■ **WHAT YOU WILL DO**: Reproduce the data below word for word, leaving out the pictures.

----------

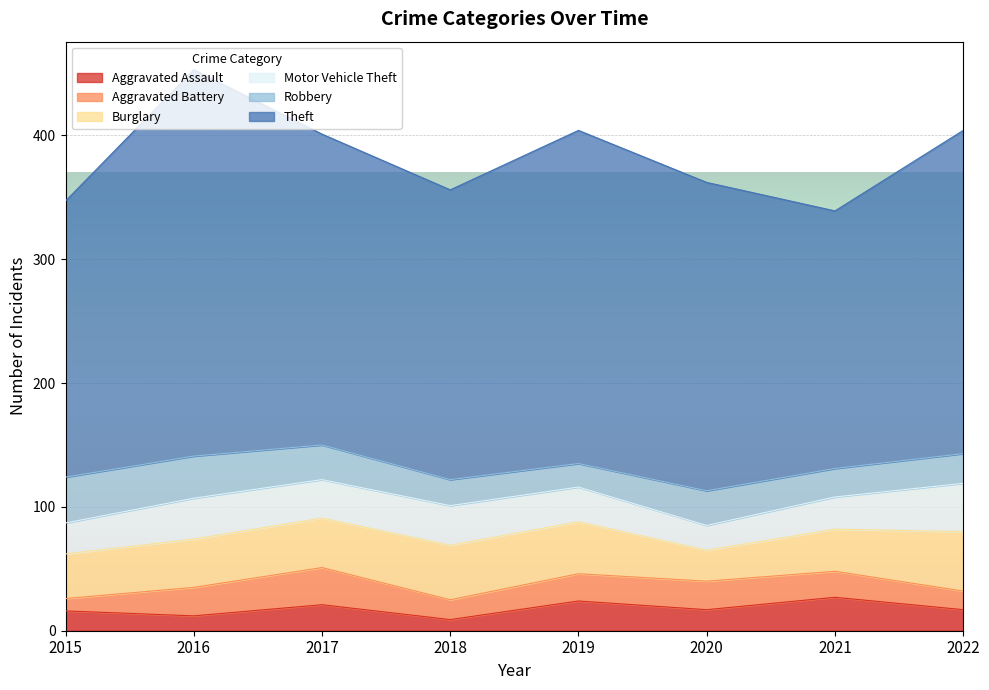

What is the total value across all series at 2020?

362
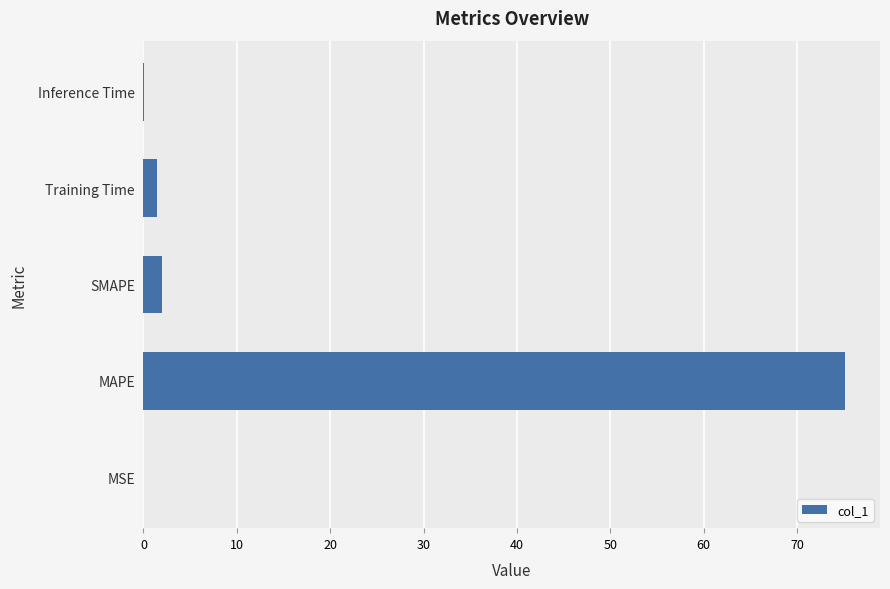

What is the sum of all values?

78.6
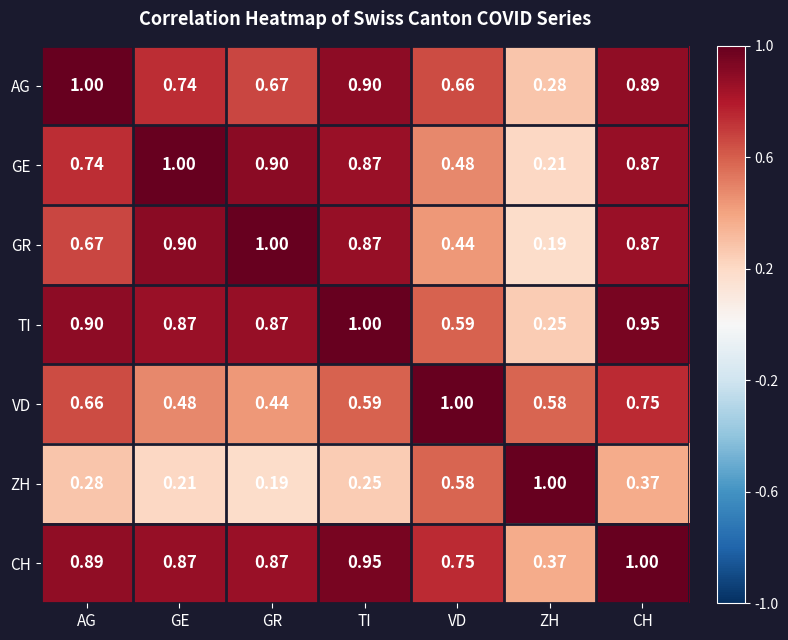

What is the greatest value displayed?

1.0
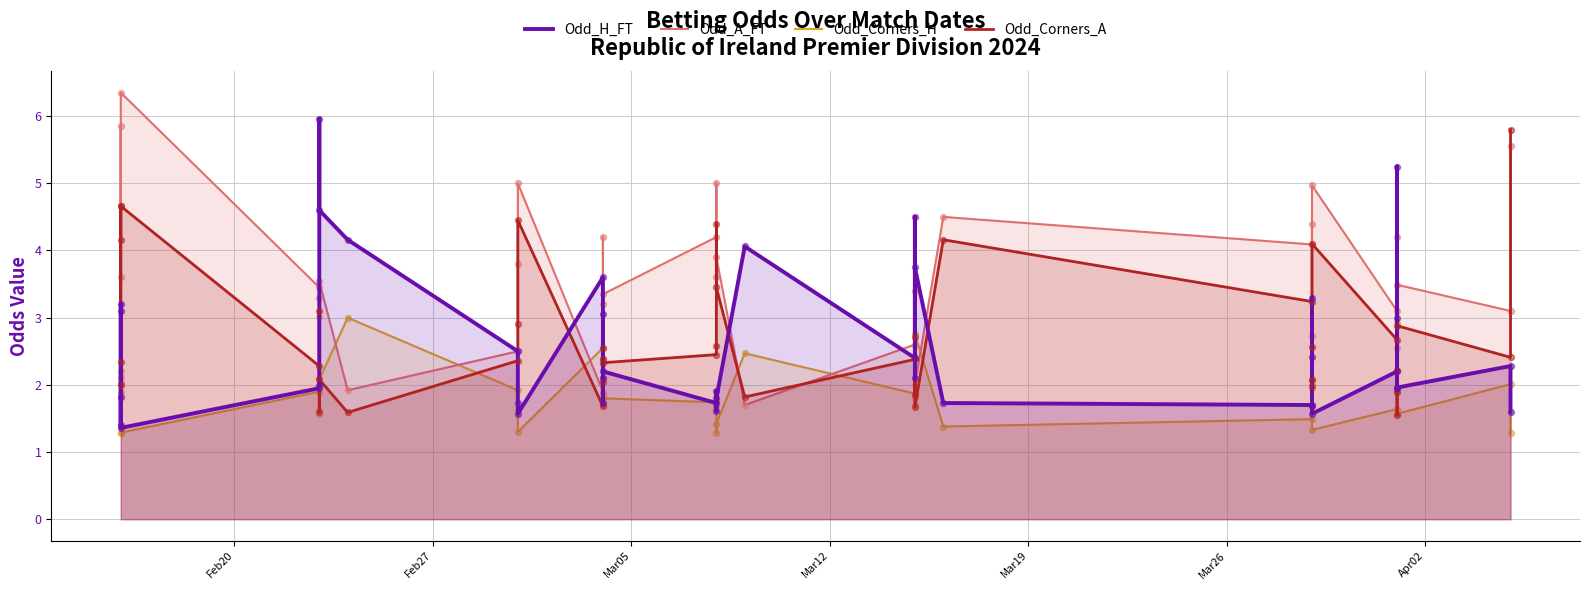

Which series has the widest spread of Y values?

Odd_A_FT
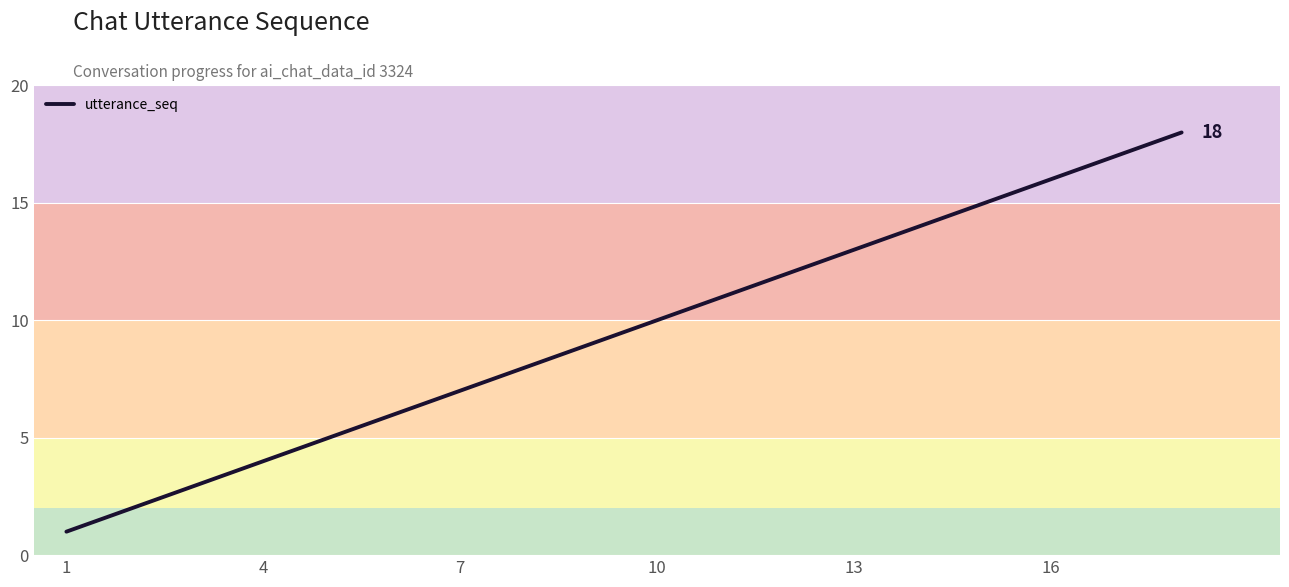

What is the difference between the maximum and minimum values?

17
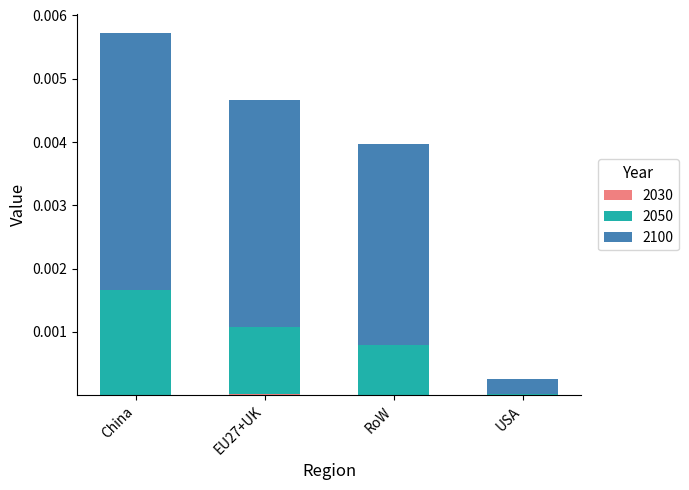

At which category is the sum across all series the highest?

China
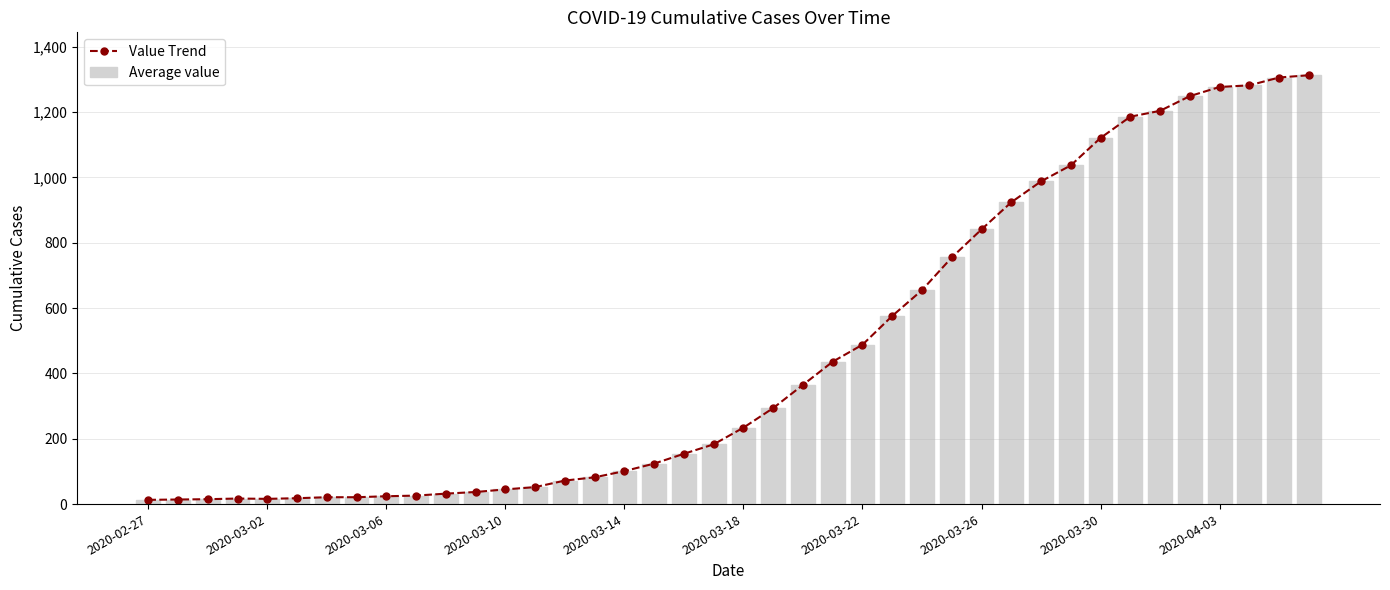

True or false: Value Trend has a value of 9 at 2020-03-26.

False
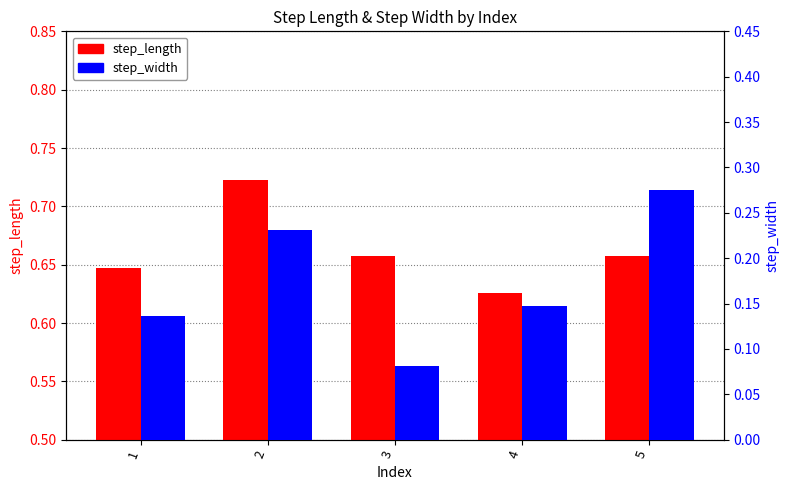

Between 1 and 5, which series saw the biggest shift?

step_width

----------

■ **SOLUTION FOR THIS TASK**:
What is the total value across all series at 2020?

362

What is the sum of all values?

78.6

What is the greatest value displayed?

1.0

Which series has the widest spread of Y values?

Odd_A_FT

What is the difference between the maximum and minimum values?

17

At which category is the sum across all series the highest?

China

True or false: Value Trend has a value of 9 at 2020-03-26.

False

Between 1 and 5, which series saw the biggest shift?

step_width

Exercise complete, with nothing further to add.